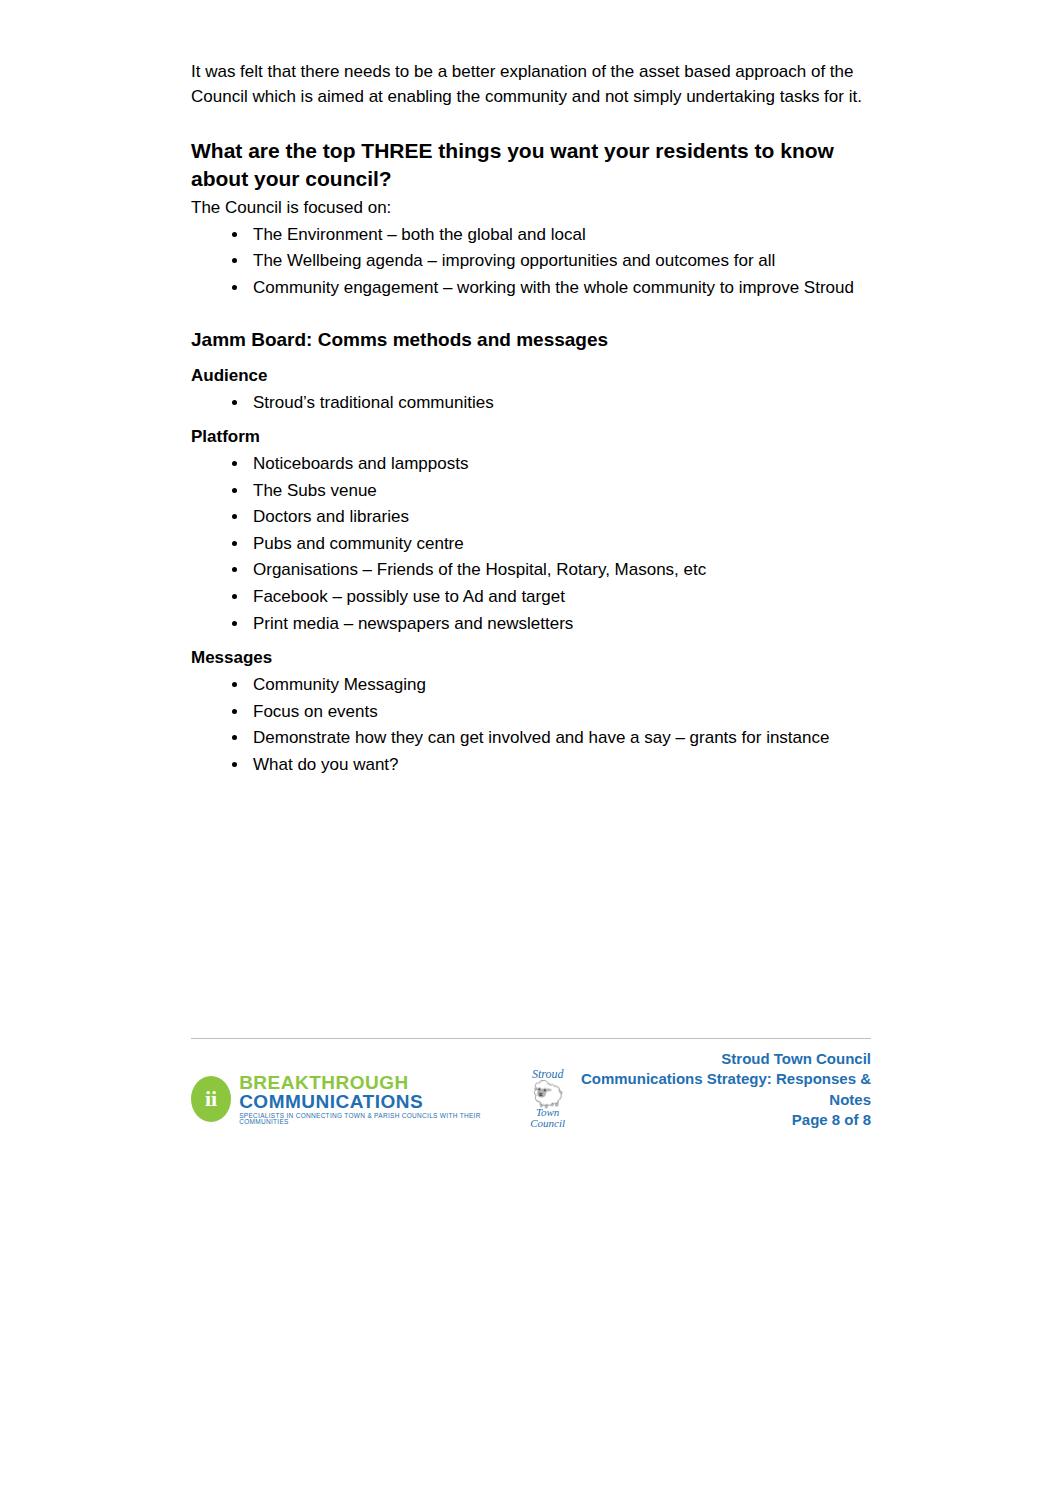It was felt that there needs to be a better explanation of the asset based approach of the Council which is aimed at enabling the community and not simply undertaking tasks for it.
What are the top THREE things you want your residents to know about your council?
The Council is focused on:
The Environment – both the global and local
The Wellbeing agenda – improving opportunities and outcomes for all
Community engagement – working with the whole community to improve Stroud
Jamm Board: Comms methods and messages
Audience
Stroud’s traditional communities
Platform
Noticeboards and lampposts
The Subs venue
Doctors and libraries
Pubs and community centre
Organisations – Friends of the Hospital, Rotary, Masons, etc
Facebook – possibly use to Ad and target
Print media – newspapers and newsletters
Messages
Community Messaging
Focus on events
Demonstrate how they can get involved and have a say – grants for instance
What do you want?
ii
BREAKTHROUGH
COMMUNICATIONS
SPECIALISTS IN CONNECTING TOWN & PARISH COUNCILS WITH THEIR COMMUNITIES
Stroud
🐑
Town Council
Stroud Town Council
Communications Strategy: Responses & Notes
Page 8 of 8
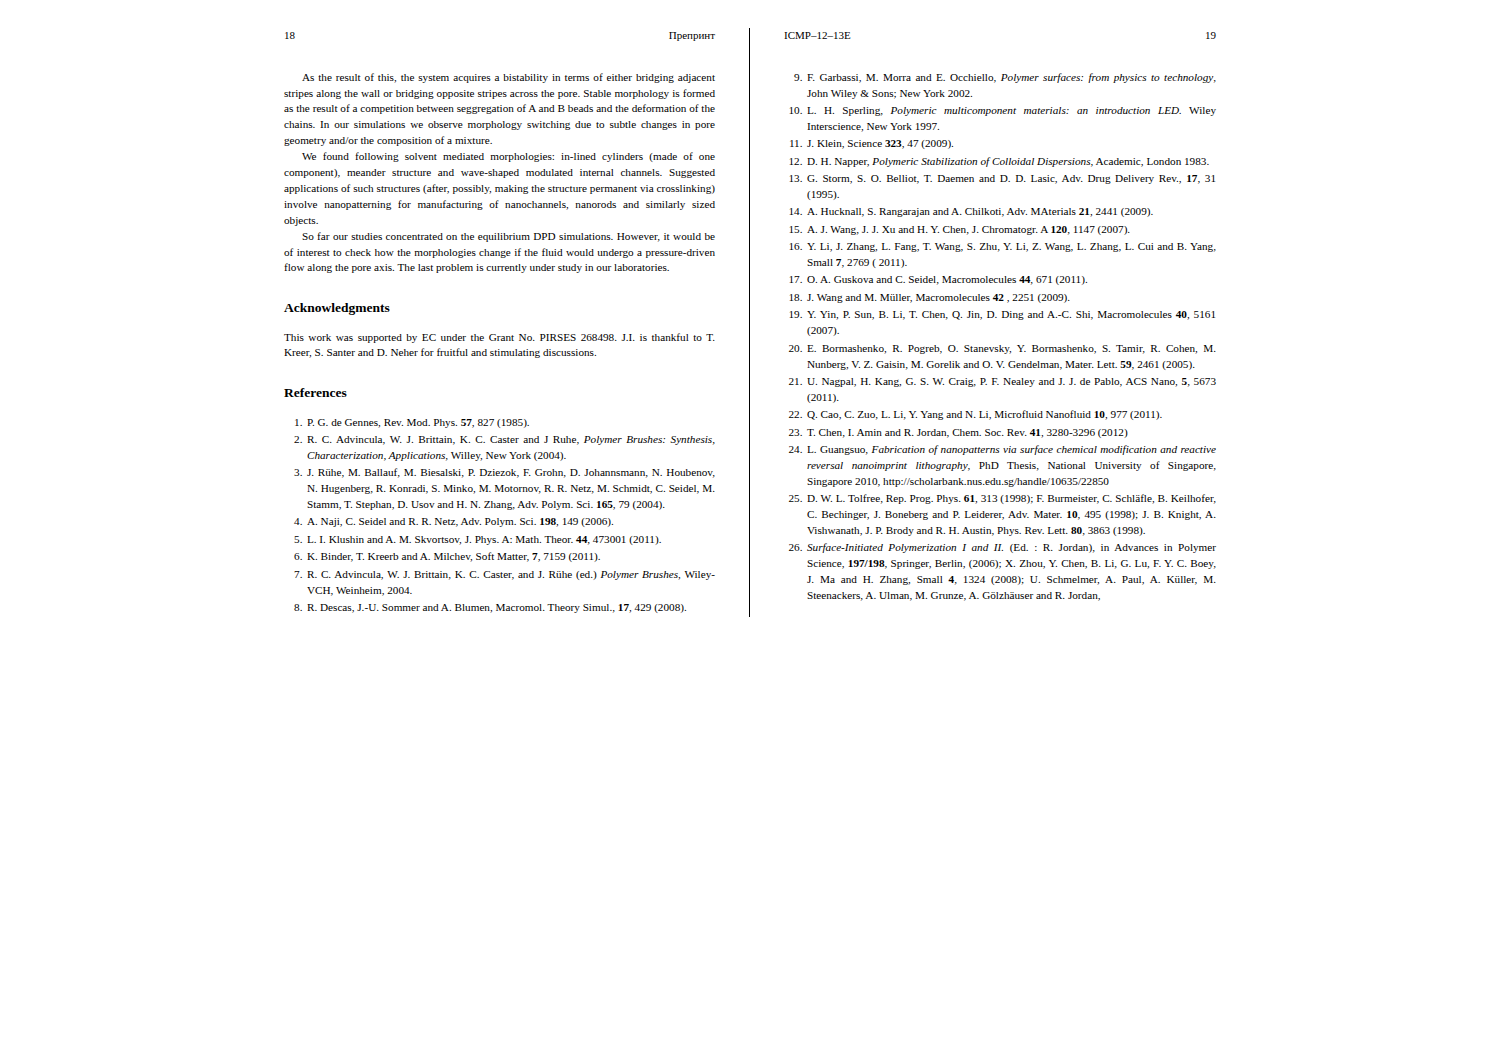18 Препринт
As the result of this, the system acquires a bistability in terms of either bridging adjacent stripes along the wall or bridging opposite stripes across the pore. Stable morphology is formed as the result of a competition between seggregation of A and B beads and the deformation of the chains. In our simulations we observe morphology switching due to subtle changes in pore geometry and/or the composition of a mixture.
We found following solvent mediated morphologies: in-lined cylinders (made of one component), meander structure and wave-shaped modulated internal channels. Suggested applications of such structures (after, possibly, making the structure permanent via crosslinking) involve nanopatterning for manufacturing of nanochannels, nanorods and similarly sized objects.
So far our studies concentrated on the equilibrium DPD simulations. However, it would be of interest to check how the morphologies change if the fluid would undergo a pressure-driven flow along the pore axis. The last problem is currently under study in our laboratories.
Acknowledgments
This work was supported by EC under the Grant No. PIRSES 268498. J.I. is thankful to T. Kreer, S. Santer and D. Neher for fruitful and stimulating discussions.
References
P. G. de Gennes, Rev. Mod. Phys. 57, 827 (1985).
R. C. Advincula, W. J. Brittain, K. C. Caster and J Ruhe, Polymer Brushes: Synthesis, Characterization, Applications, Willey, New York (2004).
J. Rühe, M. Ballauf, M. Biesalski, P. Dziezok, F. Grohn, D. Johannsmann, N. Houbenov, N. Hugenberg, R. Konradi, S. Minko, M. Motornov, R. R. Netz, M. Schmidt, C. Seidel, M. Stamm, T. Stephan, D. Usov and H. N. Zhang, Adv. Polym. Sci. 165, 79 (2004).
A. Naji, C. Seidel and R. R. Netz, Adv. Polym. Sci. 198, 149 (2006).
L. I. Klushin and A. M. Skvortsov, J. Phys. A: Math. Theor. 44, 473001 (2011).
K. Binder, T. Kreerb and A. Milchev, Soft Matter, 7, 7159 (2011).
R. C. Advincula, W. J. Brittain, K. C. Caster, and J. Rühe (ed.) Polymer Brushes, Wiley-VCH, Weinheim, 2004.
R. Descas, J.-U. Sommer and A. Blumen, Macromol. Theory Simul., 17, 429 (2008).
ICMP–12–13E 19
F. Garbassi, M. Morra and E. Occhiello, Polymer surfaces: from physics to technology, John Wiley & Sons; New York 2002.
L. H. Sperling, Polymeric multicomponent materials: an introduction LED. Wiley Interscience, New York 1997.
J. Klein, Science 323, 47 (2009).
D. H. Napper, Polymeric Stabilization of Colloidal Dispersions, Academic, London 1983.
G. Storm, S. O. Belliot, T. Daemen and D. D. Lasic, Adv. Drug Delivery Rev., 17, 31 (1995).
A. Hucknall, S. Rangarajan and A. Chilkoti, Adv. MAterials 21, 2441 (2009).
A. J. Wang, J. J. Xu and H. Y. Chen, J. Chromatogr. A 120, 1147 (2007).
Y. Li, J. Zhang, L. Fang, T. Wang, S. Zhu, Y. Li, Z. Wang, L. Zhang, L. Cui and B. Yang, Small 7, 2769 ( 2011).
O. A. Guskova and C. Seidel, Macromolecules 44, 671 (2011).
J. Wang and M. Müller, Macromolecules 42 , 2251 (2009).
Y. Yin, P. Sun, B. Li, T. Chen, Q. Jin, D. Ding and A.-C. Shi, Macromolecules 40, 5161 (2007).
E. Bormashenko, R. Pogreb, O. Stanevsky, Y. Bormashenko, S. Tamir, R. Cohen, M. Nunberg, V. Z. Gaisin, M. Gorelik and O. V. Gendelman, Mater. Lett. 59, 2461 (2005).
U. Nagpal, H. Kang, G. S. W. Craig, P. F. Nealey and J. J. de Pablo, ACS Nano, 5, 5673 (2011).
Q. Cao, C. Zuo, L. Li, Y. Yang and N. Li, Microfluid Nanofluid 10, 977 (2011).
T. Chen, I. Amin and R. Jordan, Chem. Soc. Rev. 41, 3280-3296 (2012)
L. Guangsuo, Fabrication of nanopatterns via surface chemical modification and reactive reversal nanoimprint lithography, PhD Thesis, National University of Singapore, Singapore 2010, http://scholarbank.nus.edu.sg/handle/10635/22850
D. W. L. Tolfree, Rep. Prog. Phys. 61, 313 (1998); F. Burmeister, C. Schläfle, B. Keilhofer, C. Bechinger, J. Boneberg and P. Leiderer, Adv. Mater. 10, 495 (1998); J. B. Knight, A. Vishwanath, J. P. Brody and R. H. Austin, Phys. Rev. Lett. 80, 3863 (1998).
Surface-Initiated Polymerization I and II. (Ed. : R. Jordan), in Advances in Polymer Science, 197/198, Springer, Berlin, (2006); X. Zhou, Y. Chen, B. Li, G. Lu, F. Y. C. Boey, J. Ma and H. Zhang, Small 4, 1324 (2008); U. Schmelmer, A. Paul, A. Küller, M. Steenackers, A. Ulman, M. Grunze, A. Gölzhäuser and R. Jordan,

========================

- Aim of the task: An exact copy of every line above is needed, without the images.

- Solution to this problem:
It was felt that there needs to be a better explanation of the asset based approach of the Council which is aimed at enabling the community and not simply undertaking tasks for it.
What are the top THREE things you want your residents to know about your council?
The Council is focused on:
The Environment – both the global and local
The Wellbeing agenda – improving opportunities and outcomes for all
Community engagement – working with the whole community to improve Stroud
Jamm Board: Comms methods and messages
Audience
Stroud’s traditional communities
Platform
Noticeboards and lampposts
The Subs venue
Doctors and libraries
Pubs and community centre
Organisations – Friends of the Hospital, Rotary, Masons, etc
Facebook – possibly use to Ad and target
Print media – newspapers and newsletters
Messages
Community Messaging
Focus on events
Demonstrate how they can get involved and have a say – grants for instance
What do you want?
ii
BREAKTHROUGH
COMMUNICATIONS
SPECIALISTS IN CONNECTING TOWN & PARISH COUNCILS WITH THEIR COMMUNITIES
Stroud
🐑
Town Council
Stroud Town Council
Communications Strategy: Responses & Notes
Page 8 of 8
18 Препринт
As the result of this, the system acquires a bistability in terms of either bridging adjacent stripes along the wall or bridging opposite stripes across the pore. Stable morphology is formed as the result of a competition between seggregation of A and B beads and the deformation of the chains. In our simulations we observe morphology switching due to subtle changes in pore geometry and/or the composition of a mixture.
We found following solvent mediated morphologies: in-lined cylinders (made of one component), meander structure and wave-shaped modulated internal channels. Suggested applications of such structures (after, possibly, making the structure permanent via crosslinking) involve nanopatterning for manufacturing of nanochannels, nanorods and similarly sized objects.
So far our studies concentrated on the equilibrium DPD simulations. However, it would be of interest to check how the morphologies change if the fluid would undergo a pressure-driven flow along the pore axis. The last problem is currently under study in our laboratories.
Acknowledgments
This work was supported by EC under the Grant No. PIRSES 268498. J.I. is thankful to T. Kreer, S. Santer and D. Neher for fruitful and stimulating discussions.
References
P. G. de Gennes, Rev. Mod. Phys. 57, 827 (1985).
R. C. Advincula, W. J. Brittain, K. C. Caster and J Ruhe, Polymer Brushes: Synthesis, Characterization, Applications, Willey, New York (2004).
J. Rühe, M. Ballauf, M. Biesalski, P. Dziezok, F. Grohn, D. Johannsmann, N. Houbenov, N. Hugenberg, R. Konradi, S. Minko, M. Motornov, R. R. Netz, M. Schmidt, C. Seidel, M. Stamm, T. Stephan, D. Usov and H. N. Zhang, Adv. Polym. Sci. 165, 79 (2004).
A. Naji, C. Seidel and R. R. Netz, Adv. Polym. Sci. 198, 149 (2006).
L. I. Klushin and A. M. Skvortsov, J. Phys. A: Math. Theor. 44, 473001 (2011).
K. Binder, T. Kreerb and A. Milchev, Soft Matter, 7, 7159 (2011).
R. C. Advincula, W. J. Brittain, K. C. Caster, and J. Rühe (ed.) Polymer Brushes, Wiley-VCH, Weinheim, 2004.
R. Descas, J.-U. Sommer and A. Blumen, Macromol. Theory Simul., 17, 429 (2008).
ICMP–12–13E 19
F. Garbassi, M. Morra and E. Occhiello, Polymer surfaces: from physics to technology, John Wiley & Sons; New York 2002.
L. H. Sperling, Polymeric multicomponent materials: an introduction LED. Wiley Interscience, New York 1997.
J. Klein, Science 323, 47 (2009).
D. H. Napper, Polymeric Stabilization of Colloidal Dispersions, Academic, London 1983.
G. Storm, S. O. Belliot, T. Daemen and D. D. Lasic, Adv. Drug Delivery Rev., 17, 31 (1995).
A. Hucknall, S. Rangarajan and A. Chilkoti, Adv. MAterials 21, 2441 (2009).
A. J. Wang, J. J. Xu and H. Y. Chen, J. Chromatogr. A 120, 1147 (2007).
Y. Li, J. Zhang, L. Fang, T. Wang, S. Zhu, Y. Li, Z. Wang, L. Zhang, L. Cui and B. Yang, Small 7, 2769 ( 2011).
O. A. Guskova and C. Seidel, Macromolecules 44, 671 (2011).
J. Wang and M. Müller, Macromolecules 42 , 2251 (2009).
Y. Yin, P. Sun, B. Li, T. Chen, Q. Jin, D. Ding and A.-C. Shi, Macromolecules 40, 5161 (2007).
E. Bormashenko, R. Pogreb, O. Stanevsky, Y. Bormashenko, S. Tamir, R. Cohen, M. Nunberg, V. Z. Gaisin, M. Gorelik and O. V. Gendelman, Mater. Lett. 59, 2461 (2005).
U. Nagpal, H. Kang, G. S. W. Craig, P. F. Nealey and J. J. de Pablo, ACS Nano, 5, 5673 (2011).
Q. Cao, C. Zuo, L. Li, Y. Yang and N. Li, Microfluid Nanofluid 10, 977 (2011).
T. Chen, I. Amin and R. Jordan, Chem. Soc. Rev. 41, 3280-3296 (2012)
L. Guangsuo, Fabrication of nanopatterns via surface chemical modification and reactive reversal nanoimprint lithography, PhD Thesis, National University of Singapore, Singapore 2010, http://scholarbank.nus.edu.sg/handle/10635/22850
D. W. L. Tolfree, Rep. Prog. Phys. 61, 313 (1998); F. Burmeister, C. Schläfle, B. Keilhofer, C. Bechinger, J. Boneberg and P. Leiderer, Adv. Mater. 10, 495 (1998); J. B. Knight, A. Vishwanath, J. P. Brody and R. H. Austin, Phys. Rev. Lett. 80, 3863 (1998).
Surface-Initiated Polymerization I and II. (Ed. : R. Jordan), in Advances in Polymer Science, 197/198, Springer, Berlin, (2006); X. Zhou, Y. Chen, B. Li, G. Lu, F. Y. C. Boey, J. Ma and H. Zhang, Small 4, 1324 (2008); U. Schmelmer, A. Paul, A. Küller, M. Steenackers, A. Ulman, M. Grunze, A. Gölzhäuser and R. Jordan,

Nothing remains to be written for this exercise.